EXERCISE DIRECTIONS: Copy the lines from the one containing "collection date as typed: Mar 1897" to the one containing "name author: (Aubl.) Wiehler", both included, without any changes.

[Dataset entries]
---------------
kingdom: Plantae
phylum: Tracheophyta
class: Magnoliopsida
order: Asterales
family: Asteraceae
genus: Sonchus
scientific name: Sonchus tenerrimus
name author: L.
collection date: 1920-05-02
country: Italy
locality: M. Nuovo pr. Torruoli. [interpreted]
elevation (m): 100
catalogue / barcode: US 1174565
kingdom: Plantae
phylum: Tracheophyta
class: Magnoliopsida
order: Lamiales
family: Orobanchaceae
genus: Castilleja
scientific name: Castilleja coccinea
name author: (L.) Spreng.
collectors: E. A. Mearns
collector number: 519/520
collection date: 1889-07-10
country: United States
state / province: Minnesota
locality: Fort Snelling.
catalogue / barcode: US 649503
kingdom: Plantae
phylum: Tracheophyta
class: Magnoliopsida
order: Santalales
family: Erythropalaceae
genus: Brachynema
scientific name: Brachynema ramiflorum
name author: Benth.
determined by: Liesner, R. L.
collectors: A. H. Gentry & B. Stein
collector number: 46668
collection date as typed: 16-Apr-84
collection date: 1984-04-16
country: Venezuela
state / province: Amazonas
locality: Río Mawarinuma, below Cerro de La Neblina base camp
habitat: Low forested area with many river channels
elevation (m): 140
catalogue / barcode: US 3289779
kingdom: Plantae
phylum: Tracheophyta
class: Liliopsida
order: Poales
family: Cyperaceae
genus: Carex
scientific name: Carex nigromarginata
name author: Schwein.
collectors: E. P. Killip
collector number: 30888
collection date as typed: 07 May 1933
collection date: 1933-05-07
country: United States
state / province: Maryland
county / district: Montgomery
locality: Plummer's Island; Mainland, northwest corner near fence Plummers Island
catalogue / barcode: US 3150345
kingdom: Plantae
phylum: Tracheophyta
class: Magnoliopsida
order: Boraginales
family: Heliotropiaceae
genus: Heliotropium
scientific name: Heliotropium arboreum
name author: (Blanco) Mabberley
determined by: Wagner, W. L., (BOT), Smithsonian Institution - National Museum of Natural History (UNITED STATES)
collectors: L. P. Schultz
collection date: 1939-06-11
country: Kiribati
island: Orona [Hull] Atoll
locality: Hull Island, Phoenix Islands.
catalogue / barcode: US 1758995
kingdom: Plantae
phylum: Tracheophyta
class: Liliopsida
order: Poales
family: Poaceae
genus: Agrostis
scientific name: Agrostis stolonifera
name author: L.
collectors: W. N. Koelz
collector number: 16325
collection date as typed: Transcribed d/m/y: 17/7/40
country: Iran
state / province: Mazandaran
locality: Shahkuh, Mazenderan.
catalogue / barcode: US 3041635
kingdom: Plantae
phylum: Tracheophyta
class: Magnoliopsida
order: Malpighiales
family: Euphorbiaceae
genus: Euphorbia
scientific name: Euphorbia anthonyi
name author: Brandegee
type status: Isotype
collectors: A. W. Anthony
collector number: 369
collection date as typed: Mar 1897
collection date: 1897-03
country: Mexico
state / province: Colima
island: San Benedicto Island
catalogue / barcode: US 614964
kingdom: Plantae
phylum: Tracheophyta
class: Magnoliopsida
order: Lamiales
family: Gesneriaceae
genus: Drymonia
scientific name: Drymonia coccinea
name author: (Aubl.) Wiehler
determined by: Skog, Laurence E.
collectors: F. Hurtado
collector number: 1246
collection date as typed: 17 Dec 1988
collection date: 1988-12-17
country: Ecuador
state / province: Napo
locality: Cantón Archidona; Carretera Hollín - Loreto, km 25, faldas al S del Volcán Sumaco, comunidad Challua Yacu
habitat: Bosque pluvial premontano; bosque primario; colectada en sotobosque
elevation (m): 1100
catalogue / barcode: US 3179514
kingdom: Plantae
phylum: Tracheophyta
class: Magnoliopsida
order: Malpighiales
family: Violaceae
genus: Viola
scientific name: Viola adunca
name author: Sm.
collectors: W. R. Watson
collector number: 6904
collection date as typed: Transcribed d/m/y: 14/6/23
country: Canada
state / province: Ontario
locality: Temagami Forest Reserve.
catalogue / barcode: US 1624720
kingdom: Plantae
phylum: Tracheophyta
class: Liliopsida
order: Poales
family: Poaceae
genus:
---------------
EXPECTED ANSWER:
collection date as typed: Mar 1897
collection date: 1897-03
country: Mexico
state / province: Colima
island: San Benedicto Island
catalogue / barcode: US 614964
kingdom: Plantae
phylum: Tracheophyta
class: Magnoliopsida
order: Lamiales
family: Gesneriaceae
genus: Drymonia
scientific name: Drymonia coccinea
name author: (Aubl.) Wiehler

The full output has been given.